The Drunkard of Pattinson Rd.

On the radio, something from the 1950s.
You know immediately when something’s from
the 1950s—the hesitancy of voice, the ire
of age; the innocence, nothing more than
a photograph wrapped in quatrain, left
to the whims of verses dipped in fire.

In a city, its eyes the roar of minarets,
I try and trace the passage of love. Lafz,
spoken and swallowed by air or left behind
in the moodiness of books. The words, broken,
bitten and chewed and memorised to heart,
these shy fragments of fractal perfection.

Ardour meanders like the waywardness
of the weather—Gauhar Jaan’s soliloquys,
exhumed, dipped in the nasha of aged Shiraz.
Love is this land’s rich lineage, ink and mythos,
blood, an autumnal empire of things being
beautiful, if only to burn, and some day,
in the lap of auroras, be born again.

I follow the trail of love into neighborhoods
where stanzas line the streets—some the
draped playfulness of Urdu, some the crisp
decoration of Hindi, some the sweetened
kiss of Bangla—dancing my way through
rosewater fountains and gardens bisected in
fours, my dreams by now bisected in halves.

A night, its veins ripped apart. A splinter
of Khusrau, splitting the stillness of time.
This land’s umbilical marks, its legacies
opulently reaped; my inquest of love, now
dowsed in the strange fruit of attar, lune,
and the crescent of uninhabited things.

I carry the overture with me, a 1950s
dream, holding a composition of desire
and Ghalib’s wounded lunacies. I shall
continue my search as long as the song
continues to play. The hesitancy of voice;
the ire of age. This heart bound to the
mischief of air. Dil-e-Nadan tujhe hua kya hai…

*

Should You Ever Leave the Aegean

The seventh day of August is when
the weather turns. I can hear it in
the stillness, that temporary pause
in the love affair, before the final
departure of disco-pink tourists,
and in time, the undressing.

In this foreign air, in the spasms
of this foreign light, I taste Ghalib;
in the screaming hedonism of his
ghazal, in time, his kindred—Hafez.
I rescue three birds of Sufi; soon,
their promiscuous melodies will have
torn hawthorn-shaped enigmas
in the arrogance of the sky.

Laila is in her blue longing. I miss
her already, all sherbet lips and songs
of strange delights. In time, farewells
brewed in the darkened charisma of
unknown languages. The drenched
telegrams of dreams written and
posted, but never to arrive.

I bite into a poem, allow its tangy
melodrama to fill my sclera. Lungful
of an orphaned chrysalis. There will
be a boat at seven, departing from
the placenta of two ruined continents.
All love is crumpled newspapers.
A newspaper-boat, with a man
stranded within it. This song will
fathom the sea. In blue. In time.

*

Desiderata, Times Two

Lie, stir. After a while, our bodies are paintings—
carefully composed limbs, a smidgeon of unexpected
light. I lie on her lap, reading from Sylvia Plath.
She speaks of broken things, of tissue and thirst,
translucence, of days lashed with a silent gnawing,
written into the silences of my lover’s book—its
gathering of underlined lines and forgotten leaves.

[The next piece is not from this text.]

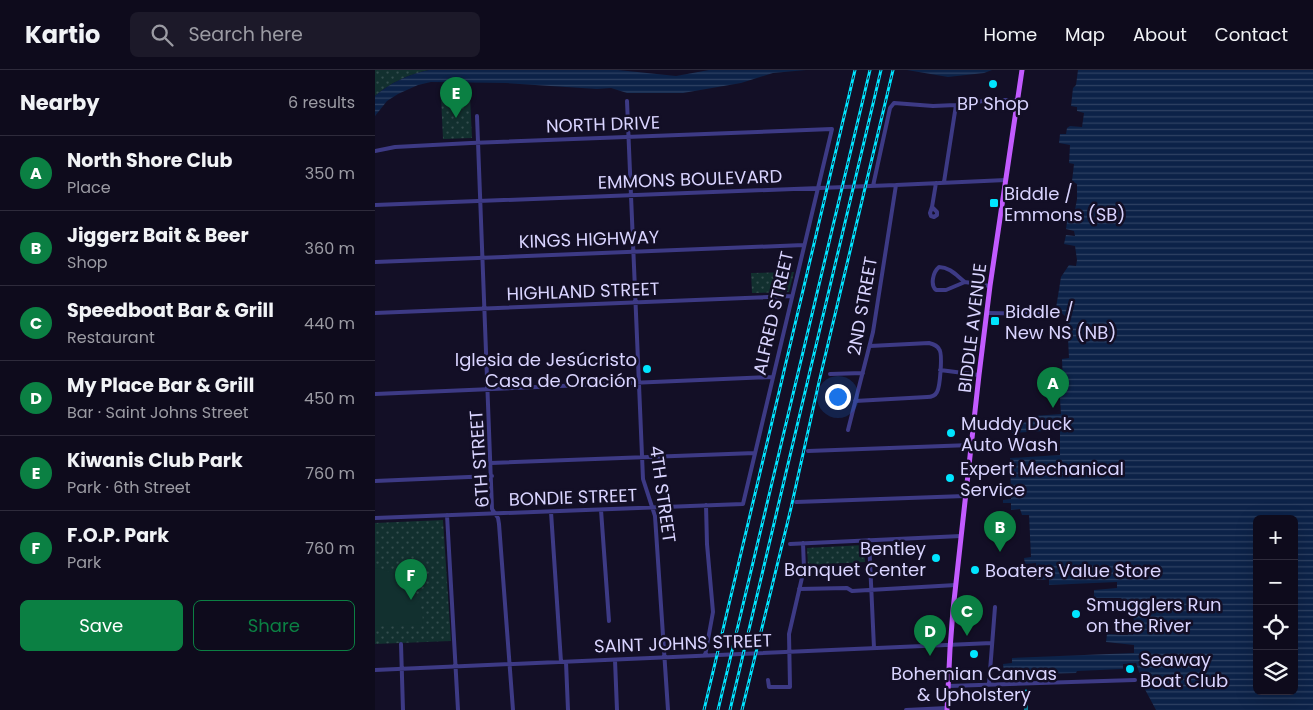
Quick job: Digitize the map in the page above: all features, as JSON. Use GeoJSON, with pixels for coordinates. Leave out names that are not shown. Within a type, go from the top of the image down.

I wish we could capture certain afternoons and
store them in casks or drawers. Sure, we have
memory, but it might still be worthwhile to have
something whose uncasking or undrawing sends
reverberations into the vulnerabilities of our skin
—an arousal, in stanzas; the inflection of opera.
The tenor, each measure, an errant surge in serif.

Shadows shift about in restlessness. Cadenza,
ravenous for finale, where even touch feels like
tremor, the torment of taste. Perfumed, her
sighs, with the kissed transference of some more
Sylvia Plath. I move the drapes and breathe
in the sea—the lighthouse to the east, reminding
me of home, of how almost everything lies east.

Impious lips; these afternoons of fermented olives
and whispering candelabra, burn, breathlessly lit.
As a boy, I thought you’d be safe, as long as you
could get yourself to a lighthouse. We are the myths
we swallow, its finely-seasoned inconsistencies.
I lick her language and inhale her hair, hoping
against hope, that I can get myself to a lighthouse.

***

Note: ‘The Drunkard of Pattinson Rd’ and ‘Desiderata, Times Two’ appear in the author’s upcoming collection of poetry, A Moveable East (Red River).